3. [Compact Conversion] - If you are a bit more serious about infrared you can get a compact camera converted or you can buy one pre-converted by a company. This will cost a bit more
4. [DLSR Conversion] - Although I personally feel that mirrorless cameras offer greater potential for infrared photography, there's no arguing that many DSLRs are very cheap now and they're certainly not a terrible option for conversion. They can provide faster focusing and being able to see through the lens can be useful. If they have live-view they can also show you what IR you're taking, but ones with that feature might be more expensive.
5. [Mirrorless COnversion] - In my opinion mirrorless cameras offer the best option for conversion of any camera type and especially for multiple spectrums. Apart from being smaller/lighter there are several reasons for this:
- Electronic viewfinders will show the IR effects in real-time
- Legacy lenses can be adapted cheaply and they often have IR focus markings
- Options to put filters inside the adapters are now emerging (OWL)
- AF is more reliable with different spectrums
- Focus peaking works for IR just like colour and its brilliant
Tips On Filter (mostly for options 1 & 2)
Your choice of filter type here is rather limited when using a non-converted camera. Not aggressive enough and you will just get a red image (probably because the filter will look red to the eye (600nm or less). Too aggressive and the internal filter will not let enough light through. Exposure times will be too long or images will just be black (800nm or more). A good sweet spot is 700nm. 720nm is the most common, like the Hoya R72, but you can get very cheap filters off of ebay (usually from China) for less than £10. This is what I would advise if you just want to dip your toe into the infrared photo world.
For filter advise with full spectrum conversions I will write a more detailed post (coming soon)

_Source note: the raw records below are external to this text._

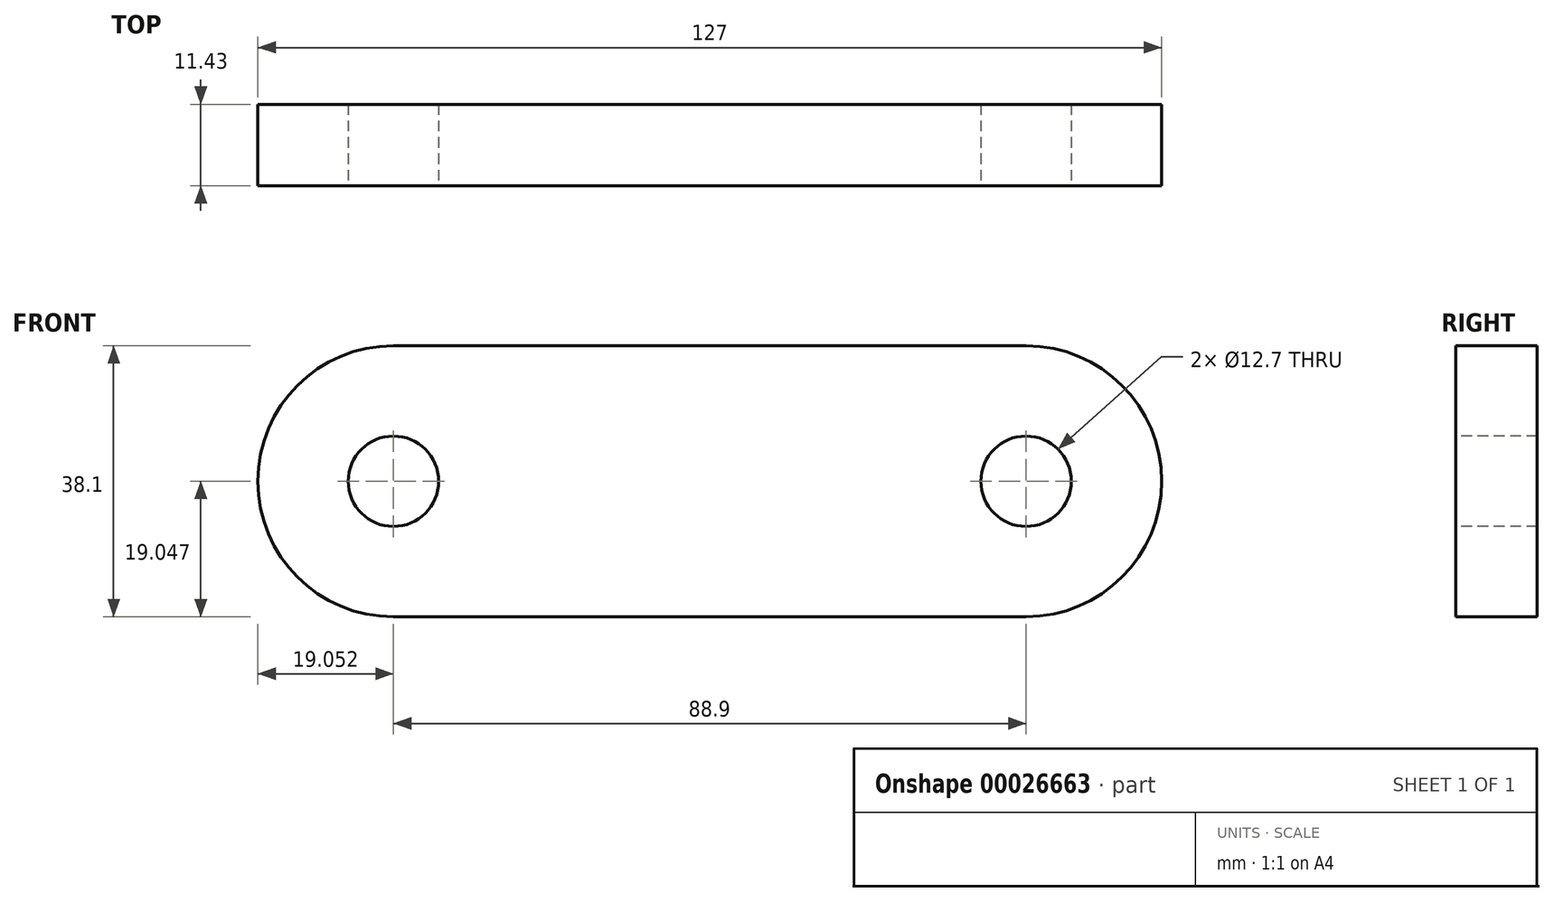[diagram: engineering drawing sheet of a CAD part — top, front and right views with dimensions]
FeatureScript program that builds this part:
annotation { "Feature Type Name" : "Feature", "Feature Type Description" : "" }
export const myFeature = defineFeature(function(context is Context, id is Id, definition is map)
    precondition{}
    {
        {
            var Q0;
            Q0=qCreatedBy(makeId("Front.planeOp"),FACE);
            var sketch = newSketch(context, id + "F0", { "sketchPlane" : qUnion([Q0])});
            skLineSegment(sketch, "E0", {"start": v(-89.44, 27.28) * mm, "end": v(-89.44, -10.82) * mm});
            skLineSegment(sketch, "E1", {"start": v(-89.44, -10.82) * mm, "end": v(37.56, -10.82) * mm});
            skLineSegment(sketch, "E2", {"start": v(37.56, -10.82) * mm, "end": v(37.56, 27.28) * mm});
            skLineSegment(sketch, "E3", {"start": v(37.56, 27.28) * mm, "end": v(-89.44, 27.28) * mm});
            skSolve(sketch);
        }
        {
            var Q0;
            Q0=makeQuery(id+"F0.imprint","IMPRINT",FACE,{"disambiguationData":[TD([[makeQuery(id+"F0.imprint","IMPRINT",EDGE,{"derivedFrom":sQuery(id+"F0.wireOp",EDGE,"E0")}),1.0]])]});
            extrude(context, id + "F1", {"entities" : qUnion([Q0]), "depth" : 11.43 * mm});
        }
        {
            var Q0;
            Q0=makeQuery(id+"F1.opExtrude","SWEPT_EDGE",EDGE,{"disambiguationData":[OSD([sQuery(id+"F0.wireOp",EDGE,"E2"),sQuery(id+"F0.wireOp",EDGE,"E3")])]});
            var Q1;
            Q1=makeQuery(id+"F1.opExtrude","SWEPT_EDGE",EDGE,{"disambiguationData":[OSD([sQuery(id+"F0.wireOp",EDGE,"E1"),sQuery(id+"F0.wireOp",EDGE,"E2")])]});
            var Q2;
            Q2=makeQuery(id+"F1.opExtrude","SWEPT_EDGE",EDGE,{"disambiguationData":[OSD([sQuery(id+"F0.wireOp",EDGE,"E0"),sQuery(id+"F0.wireOp",EDGE,"E3")])]});
            var Q3;
            Q3=makeQuery(id+"F1.opExtrude","SWEPT_EDGE",EDGE,{"disambiguationData":[OSD([sQuery(id+"F0.wireOp",EDGE,"E0"),sQuery(id+"F0.wireOp",EDGE,"E1")])]});
            fillet(context, id + "F2", {"entities" : qUnion([Q0, Q1, Q2, Q3]), "radius" : 19.05 * mm, "tangentPropagation" : true, "allowEdgeOverflow" : false});
        }
        {
            var Q0;
            Q0=makeQuery(id+"F1.opExtrude","CAP_FACE",FACE,{"disambiguationData":[OSD([sQuery(id+"F0.wireOp",EDGE,"E0"),sQuery(id+"F0.wireOp",EDGE,"E1"),sQuery(id+"F0.wireOp",EDGE,"E2"),sQuery(id+"F0.wireOp",EDGE,"E3")])],"isStart":false});
            var sketch = newSketch(context, id + "F3", { "sketchPlane" : qUnion([Q0])});
            skCircle(sketch, "E4", {"center": v(-70.39, 8.23) * mm, "radius": 6.35 * mm});
            skCircle(sketch, "E5", {"center": v(18.51, 8.23) * mm, "radius": 6.35 * mm});
            skSolve(sketch);
        }
        {
            var Q0;
            Q0=makeQuery(id+"F3.imprint","IMPRINT",FACE,{"disambiguationData":[TD([[makeQuery(id+"F3.imprint","IMPRINT",EDGE,{"derivedFrom":sQuery(id+"F3.wireOp",EDGE,"E4")}),1.0]])]});
            var Q1;
            Q1=makeQuery(id+"F3.imprint","IMPRINT",FACE,{"disambiguationData":[TD([[makeQuery(id+"F3.imprint","IMPRINT",EDGE,{"derivedFrom":sQuery(id+"F3.wireOp",EDGE,"E5")}),1.0]])]});
            extrude(context, id + "F4", {"entities" : qUnion([Q0, Q1]), "operationType" : NewBodyOperationType.REMOVE, "endBound" : BoundingType.THROUGH_ALL, "oppositeDirection" : true, "depth" : 25.4 * mm});
        }
    });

Notes On Conversion (options 3-5)
Almost all digital camera come with a filter in front of the sensor that blocks out most infrared light (which is is done to improve colours). Luckily this filter can be removed and replace with something that allows infrared light to pass through to the sensor. There are 3 main options here*:
- Infrared [Choices] (replacing camera's hot-mirror with an infrared filter)
- Dual Colour (lets in colour and infrared, but not ultraviolet)
- Full Spectrum (lets in colur, infrared & ultraviolet)
* but it's worth noting that most will damage or destroy your ability to take colour images, so this is only really advised on an older camera that you have, or if you are buying a second camera / camera body.
** IR Conversion Choice
When considering converting a camera you have a few options. It all depends on how much colour you want to allow in as well as infrared. 565nm (often refered to as 'goldie') for example, will let in a lot of colour. This will increase your options for processing, but if processing images to pure black and white infrared there will be less contrast (skies won't be as deep black).
Although it depends on what you like the look of and how flexible you want your camera to be I am going to make a suggestion here. Unless you absolutely hate colour IR, or you're converting a cheap DSLR, or you have plenty of money to burn on an experimental conversion, I'd advise to NOT have an aggressive internal infrared filter installed (like 850nm or more). The reason for this is that you can convert your camera to the least aggressive IR type that you like, let's say 650nm. You can then add filters to the front of the lens that are higher than that (720nm, 850nm etc.) and have the best of both worlds. This will work on DLSR's if they have live-view, but is a much better option on mirrorless EVF cameras.